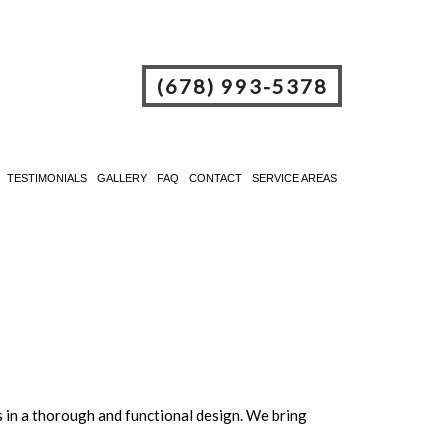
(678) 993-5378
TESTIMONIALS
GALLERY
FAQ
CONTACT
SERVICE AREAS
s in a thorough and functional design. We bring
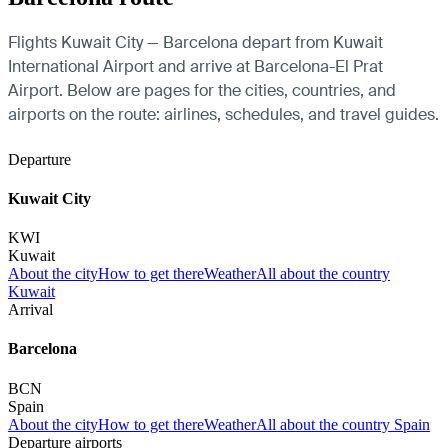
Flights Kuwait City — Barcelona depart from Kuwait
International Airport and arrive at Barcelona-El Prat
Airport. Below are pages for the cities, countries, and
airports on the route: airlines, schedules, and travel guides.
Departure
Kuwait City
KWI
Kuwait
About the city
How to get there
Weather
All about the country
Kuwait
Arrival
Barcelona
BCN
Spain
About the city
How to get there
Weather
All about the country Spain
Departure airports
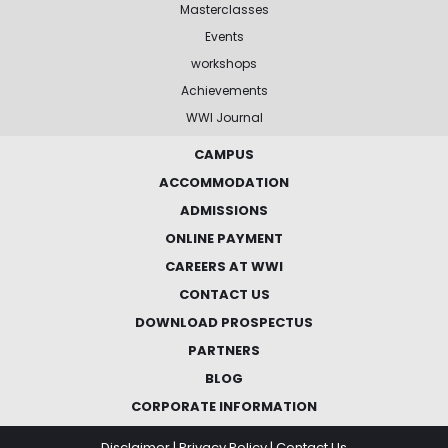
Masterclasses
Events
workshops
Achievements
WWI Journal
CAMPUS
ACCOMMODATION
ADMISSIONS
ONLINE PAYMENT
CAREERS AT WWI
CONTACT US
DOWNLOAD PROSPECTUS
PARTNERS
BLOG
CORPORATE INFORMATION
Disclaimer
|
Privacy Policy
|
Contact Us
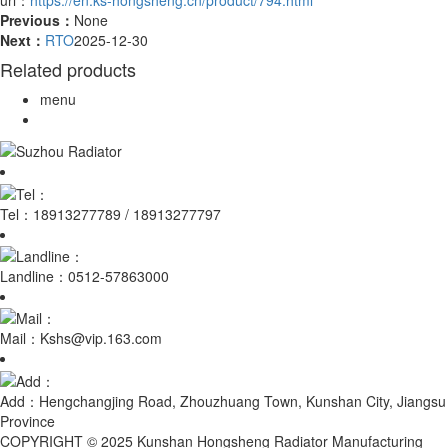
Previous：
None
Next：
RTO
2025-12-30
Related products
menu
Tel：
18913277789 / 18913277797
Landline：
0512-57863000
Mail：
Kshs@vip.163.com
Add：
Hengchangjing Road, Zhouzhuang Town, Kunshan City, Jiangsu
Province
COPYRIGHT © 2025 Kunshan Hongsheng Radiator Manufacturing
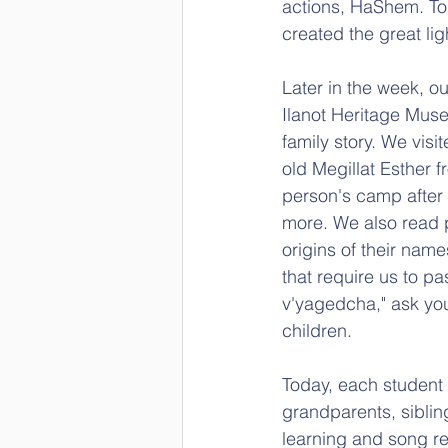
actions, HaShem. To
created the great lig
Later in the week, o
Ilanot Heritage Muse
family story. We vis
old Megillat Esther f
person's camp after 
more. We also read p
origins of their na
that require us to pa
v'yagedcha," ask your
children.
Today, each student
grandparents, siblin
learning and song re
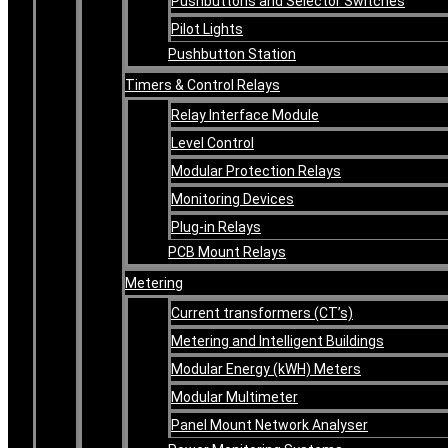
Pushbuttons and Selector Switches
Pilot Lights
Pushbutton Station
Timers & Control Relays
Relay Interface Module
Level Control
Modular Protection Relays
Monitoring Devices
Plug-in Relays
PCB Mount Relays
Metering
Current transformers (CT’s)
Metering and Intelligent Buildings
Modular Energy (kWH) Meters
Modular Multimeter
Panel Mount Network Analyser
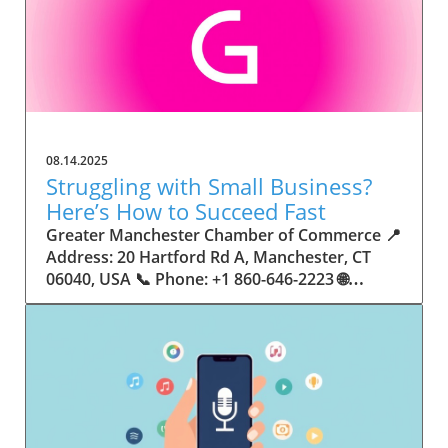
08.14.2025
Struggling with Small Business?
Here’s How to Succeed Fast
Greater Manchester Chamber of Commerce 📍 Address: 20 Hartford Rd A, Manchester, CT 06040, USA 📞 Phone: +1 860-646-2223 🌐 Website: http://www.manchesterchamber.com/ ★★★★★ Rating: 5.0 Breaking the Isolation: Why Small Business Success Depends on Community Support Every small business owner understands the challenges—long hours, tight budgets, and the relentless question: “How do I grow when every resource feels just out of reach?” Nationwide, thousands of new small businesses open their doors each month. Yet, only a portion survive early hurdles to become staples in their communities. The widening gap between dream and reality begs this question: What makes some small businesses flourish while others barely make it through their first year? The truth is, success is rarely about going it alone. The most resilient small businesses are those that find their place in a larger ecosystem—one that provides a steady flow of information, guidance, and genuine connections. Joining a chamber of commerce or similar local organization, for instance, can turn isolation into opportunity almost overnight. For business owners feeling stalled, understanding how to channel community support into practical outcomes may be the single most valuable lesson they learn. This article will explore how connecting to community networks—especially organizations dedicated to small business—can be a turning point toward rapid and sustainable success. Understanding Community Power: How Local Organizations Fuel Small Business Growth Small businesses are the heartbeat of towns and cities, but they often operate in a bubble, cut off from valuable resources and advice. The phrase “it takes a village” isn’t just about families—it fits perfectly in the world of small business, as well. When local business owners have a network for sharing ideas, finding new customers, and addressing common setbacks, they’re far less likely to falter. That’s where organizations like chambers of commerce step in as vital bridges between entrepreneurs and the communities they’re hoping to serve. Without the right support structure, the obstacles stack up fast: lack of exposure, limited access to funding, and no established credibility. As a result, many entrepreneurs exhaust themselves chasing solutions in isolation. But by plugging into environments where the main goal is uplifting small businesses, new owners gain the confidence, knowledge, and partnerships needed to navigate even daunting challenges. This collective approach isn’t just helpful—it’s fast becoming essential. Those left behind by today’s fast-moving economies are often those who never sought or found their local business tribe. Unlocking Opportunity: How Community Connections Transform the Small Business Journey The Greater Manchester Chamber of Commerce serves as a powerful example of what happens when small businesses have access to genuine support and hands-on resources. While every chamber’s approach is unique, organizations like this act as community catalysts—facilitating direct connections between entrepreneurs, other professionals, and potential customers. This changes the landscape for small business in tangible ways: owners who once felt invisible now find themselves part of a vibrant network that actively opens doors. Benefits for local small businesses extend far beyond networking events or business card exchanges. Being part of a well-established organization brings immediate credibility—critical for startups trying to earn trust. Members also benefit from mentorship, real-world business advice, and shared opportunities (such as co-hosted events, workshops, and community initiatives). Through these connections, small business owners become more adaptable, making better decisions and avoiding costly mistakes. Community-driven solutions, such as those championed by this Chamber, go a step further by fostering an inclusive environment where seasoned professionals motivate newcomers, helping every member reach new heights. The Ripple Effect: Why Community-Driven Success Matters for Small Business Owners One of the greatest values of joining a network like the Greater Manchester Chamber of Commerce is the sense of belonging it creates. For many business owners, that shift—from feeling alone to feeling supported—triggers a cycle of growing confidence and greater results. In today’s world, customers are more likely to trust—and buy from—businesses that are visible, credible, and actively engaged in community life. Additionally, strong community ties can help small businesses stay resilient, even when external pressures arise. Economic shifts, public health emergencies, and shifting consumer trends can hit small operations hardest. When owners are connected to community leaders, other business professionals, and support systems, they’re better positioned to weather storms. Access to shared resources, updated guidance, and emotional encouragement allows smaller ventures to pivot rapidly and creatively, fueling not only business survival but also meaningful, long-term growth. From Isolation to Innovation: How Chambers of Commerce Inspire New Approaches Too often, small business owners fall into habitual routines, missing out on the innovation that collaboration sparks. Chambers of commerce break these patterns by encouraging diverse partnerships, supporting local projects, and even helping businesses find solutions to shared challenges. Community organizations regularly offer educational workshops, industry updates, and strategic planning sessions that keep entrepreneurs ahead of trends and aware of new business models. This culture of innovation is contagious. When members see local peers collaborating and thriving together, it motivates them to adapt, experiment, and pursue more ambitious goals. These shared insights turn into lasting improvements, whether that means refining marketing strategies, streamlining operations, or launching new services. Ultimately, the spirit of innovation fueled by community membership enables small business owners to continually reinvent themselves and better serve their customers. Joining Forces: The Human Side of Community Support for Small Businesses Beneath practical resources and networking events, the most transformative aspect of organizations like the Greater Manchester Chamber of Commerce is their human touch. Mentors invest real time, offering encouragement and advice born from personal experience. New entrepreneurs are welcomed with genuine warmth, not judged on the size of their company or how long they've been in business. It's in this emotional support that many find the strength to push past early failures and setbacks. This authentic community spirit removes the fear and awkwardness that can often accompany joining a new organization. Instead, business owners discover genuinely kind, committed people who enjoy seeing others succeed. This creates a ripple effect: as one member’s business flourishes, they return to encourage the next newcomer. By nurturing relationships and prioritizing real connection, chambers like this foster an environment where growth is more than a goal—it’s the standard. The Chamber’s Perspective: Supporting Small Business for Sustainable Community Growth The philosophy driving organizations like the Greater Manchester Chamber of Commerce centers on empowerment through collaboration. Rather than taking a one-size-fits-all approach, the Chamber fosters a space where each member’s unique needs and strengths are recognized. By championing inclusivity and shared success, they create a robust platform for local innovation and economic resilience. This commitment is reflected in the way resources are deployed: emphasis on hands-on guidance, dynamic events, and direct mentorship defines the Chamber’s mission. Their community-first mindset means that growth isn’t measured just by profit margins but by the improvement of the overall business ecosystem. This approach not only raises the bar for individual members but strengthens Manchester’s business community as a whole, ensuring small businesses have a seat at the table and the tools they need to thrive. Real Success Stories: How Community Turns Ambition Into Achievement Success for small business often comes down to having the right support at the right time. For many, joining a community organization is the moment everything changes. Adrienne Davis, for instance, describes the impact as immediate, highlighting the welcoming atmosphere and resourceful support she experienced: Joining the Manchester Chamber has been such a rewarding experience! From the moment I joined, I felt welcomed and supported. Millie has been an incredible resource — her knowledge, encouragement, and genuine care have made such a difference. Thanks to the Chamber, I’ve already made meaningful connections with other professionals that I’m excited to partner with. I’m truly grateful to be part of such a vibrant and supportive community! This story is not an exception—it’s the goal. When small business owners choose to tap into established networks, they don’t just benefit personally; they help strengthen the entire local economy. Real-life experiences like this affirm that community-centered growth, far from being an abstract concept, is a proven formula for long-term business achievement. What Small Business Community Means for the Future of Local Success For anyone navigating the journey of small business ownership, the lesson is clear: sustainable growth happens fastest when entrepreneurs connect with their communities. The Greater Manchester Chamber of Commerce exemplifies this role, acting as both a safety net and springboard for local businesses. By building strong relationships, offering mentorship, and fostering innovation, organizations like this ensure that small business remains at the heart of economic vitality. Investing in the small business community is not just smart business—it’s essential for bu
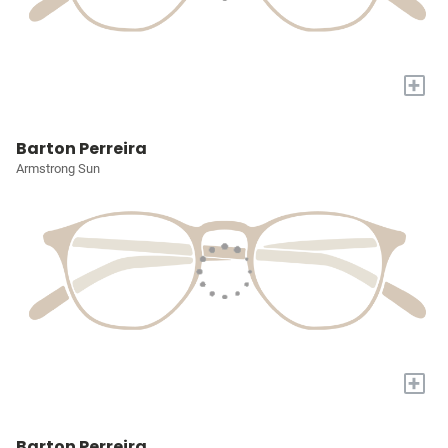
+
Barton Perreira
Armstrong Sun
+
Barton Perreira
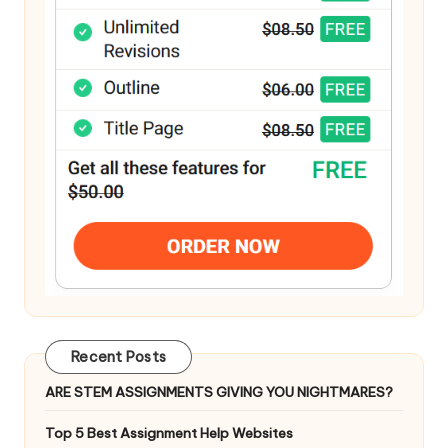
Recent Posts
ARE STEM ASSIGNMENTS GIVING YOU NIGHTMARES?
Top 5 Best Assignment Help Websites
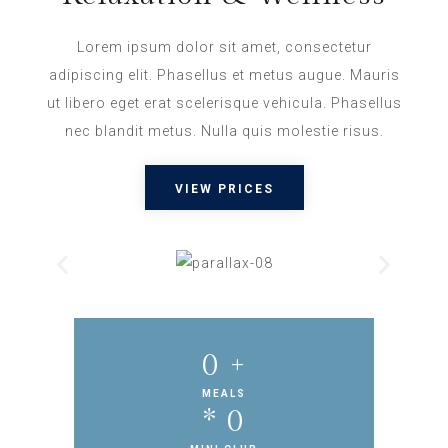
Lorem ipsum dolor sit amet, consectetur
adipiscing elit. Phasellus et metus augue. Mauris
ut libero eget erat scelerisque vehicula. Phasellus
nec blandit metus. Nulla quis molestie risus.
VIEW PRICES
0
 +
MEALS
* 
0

-------

About this task:
Restate the lines above from the one containing "CORPORATE INFORMATION" through the one containing "Here’s How to Succeed Fast", inclusive, exactly and without pictures.

Answer to the exercise:
CORPORATE INFORMATION
Disclaimer
|
Privacy Policy
|
Contact Us
Previous：
None
Next：
RTO
2025-12-30
Related products
menu
Tel：
18913277789 / 18913277797
Landline：
0512-57863000
Mail：
Kshs@vip.163.com
Add：
Hengchangjing Road, Zhouzhuang Town, Kunshan City, Jiangsu
Province
COPYRIGHT © 2025 Kunshan Hongsheng Radiator Manufacturing
actions, HaShem. To
created the great lig
Later in the week, o
Ilanot Heritage Muse
family story. We vis
old Megillat Esther f
person's camp after 
more. We also read p
origins of their na
that require us to pa
v'yagedcha," ask your
children.
Today, each student
grandparents, siblin
learning and song re
Pushbuttons and Selector Switches
Pilot Lights
Pushbutton Station
Timers & Control Relays
Relay Interface Module
Level Control
Modular Protection Relays
Monitoring Devices
Plug-in Relays
PCB Mount Relays
Metering
Current transformers (CT’s)
Metering and Intelligent Buildings
Modular Energy (kWH) Meters
Modular Multimeter
Panel Mount Network Analyser
08.14.2025
Struggling with Small Business?
Here’s How to Succeed Fast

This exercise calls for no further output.